▶ _PROBLEM TO WORK ON_
Although the entries contain pictures, the copy should hold only their exact text.

▶ _RECORD EXCERPTS_

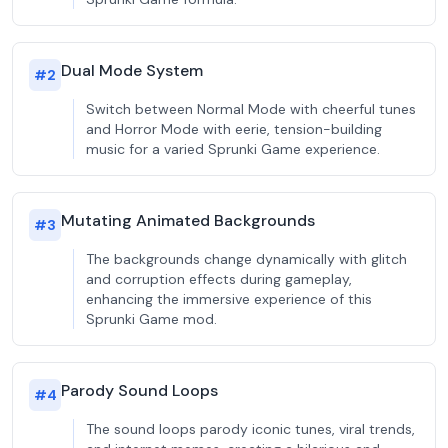
Dual Mode System
#
2
Switch between Normal Mode with cheerful tunes
and Horror Mode with eerie, tension-building
music for a varied Sprunki Game experience.
Mutating Animated Backgrounds
#
3
The backgrounds change dynamically with glitch
and corruption effects during gameplay,
enhancing the immersive experience of this
Sprunki Game mod.
Parody Sound Loops
#
4
The sound loops parody iconic tunes, viral trends,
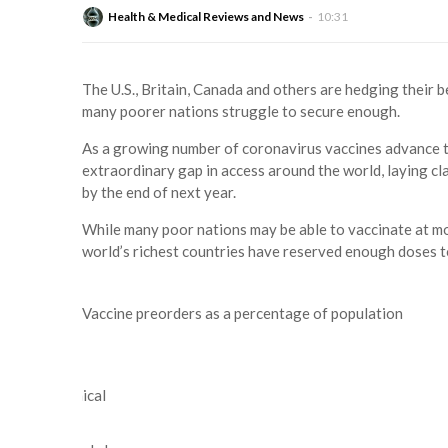
Health & Medical Reviews and News
10:31
The U.S., Britain, Canada and others are hedging their b
many poorer nations struggle to secure enough.
As a growing number of coronavirus vaccines advance thr
extraordinary gap in access around the world, laying cl
by the end of next year.
While many poor nations may be able to vaccinate at mo
world’s richest countries have reserved enough doses t
Vaccine preorders as a percentage of population
2
1
Preclinical
3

▶ _TASK RESULT_
Dual Mode System
#
2
Switch between Normal Mode with cheerful tunes
and Horror Mode with eerie, tension-building
music for a varied Sprunki Game experience.
Mutating Animated Backgrounds
#
3
The backgrounds change dynamically with glitch
and corruption effects during gameplay,
enhancing the immersive experience of this
Sprunki Game mod.
Parody Sound Loops
#
4
The sound loops parody iconic tunes, viral trends,
Health & Medical Reviews and News
10:31
The U.S., Britain, Canada and others are hedging their b
many poorer nations struggle to secure enough.
As a growing number of coronavirus vaccines advance thr
extraordinary gap in access around the world, laying cl
by the end of next year.
While many poor nations may be able to vaccinate at mo
world’s richest countries have reserved enough doses t
Vaccine preorders as a percentage of population
2
1
Preclinical
3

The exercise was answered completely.